Dividends are never guaranteed though. Ultra-high yields like this one can be particularly suspect, but I think there’s a good chance it can come through. M&G’s most recent results were published way back in September. Sadly, we don’t have anything more recent, but they showed the company recovering from the stock market volatility of 2022.
First-half adjusted operating profits jumped by almost a third to £390m, as client inflows increased. Hgher interest rates boosted profits in its annuity business unit.
Better still, as far as funding the dividend is concerned, operating capital generation of £505m easily beat estimates of £328m. The board said M&G was on track to meet its 2024 operating capital generation target of £2.5bn for 2024, and is making good progress on its 2025 financial targets. We’ll know more when full-year results are published on 21 March.

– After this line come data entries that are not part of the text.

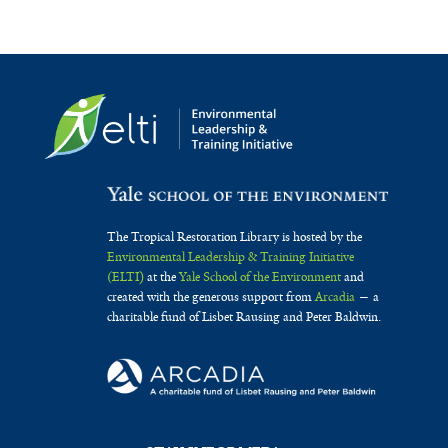
The Tropical Restoration Library is hosted by the
Environmental Leadership & Training Initiative
(ELTI)
at the
Yale School of the Environment
and
created with the generous support from
Arcadia
— a
charitable fund of Lisbet Rausing and Peter Baldwin.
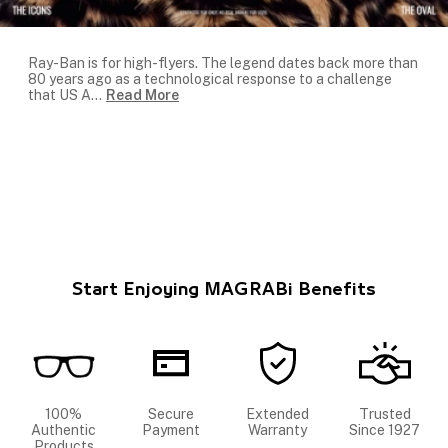
Ray-Ban is for high-flyers. The legend dates back more than
80 years ago as a technological response to a challenge
that US A
...
Read More
Start Enjoying MAGRABi Benefits
100%
Secure
Extended
Trusted
Authentic
Payment
Warranty
Since 1927
Products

Consensus forecasts suggest that M&G shares will yield a mighty 9.11% in 2024. At that level of income, I’d double my money in eight years purely by reinvesting my dividends, even if the share price doesn’t rise at all.

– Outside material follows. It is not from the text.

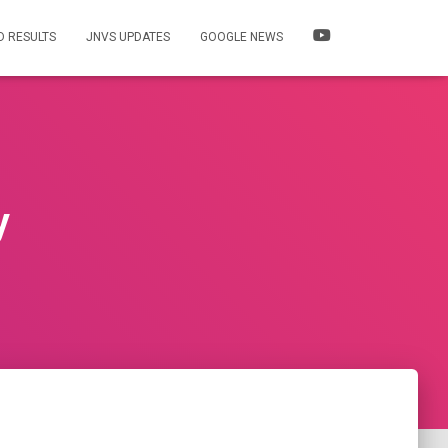
 RESULTS
JNVS UPDATES
GOOGLE NEWS
y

An unmissable yield, in my view
By contrast to many other FTSE 100 high yielders, M&G has been showing signs of life on this score. Its shares are up 12.64% over the last 12 months. They comfortably outpaced the FTSE 100 as a whole, which fell 2.82% over the same period.
Also by contrast, other financials have done poorly, with Aviva climbing just 0.86%, Legal & General Group falling 6.03% and Schroders plunging 18.32%.
M&G shares have had a bumpy ride since the company spun off from Prudential in October 2019, but they’re showing signs of promise. They don’t look too expensive either, trading at 10.4 times forecast 2024 earnings.
I’m hoping they’ll climb higher when interest rates fall and the recovery hopefully kicks in. Again, there are no guarantees. If investors decide US tech giants like Nvidia have flown too high, M&G will no doubt crash to earth with the rest of the market.
Yet when I get my next £2,000 to hand, it’ll be high on my buy list. I already hold 3,093 M&G shares worth just over £7,000. At today’s price of 2.264p, my £2k would buy me another 883.
If they yield 9.1%, my new purchases would give income of £182 a year. That’s on top of the £637 I’m already hoping to get. That’s a combined second income of £819 and if M&G stays on track, it should build nicely over time.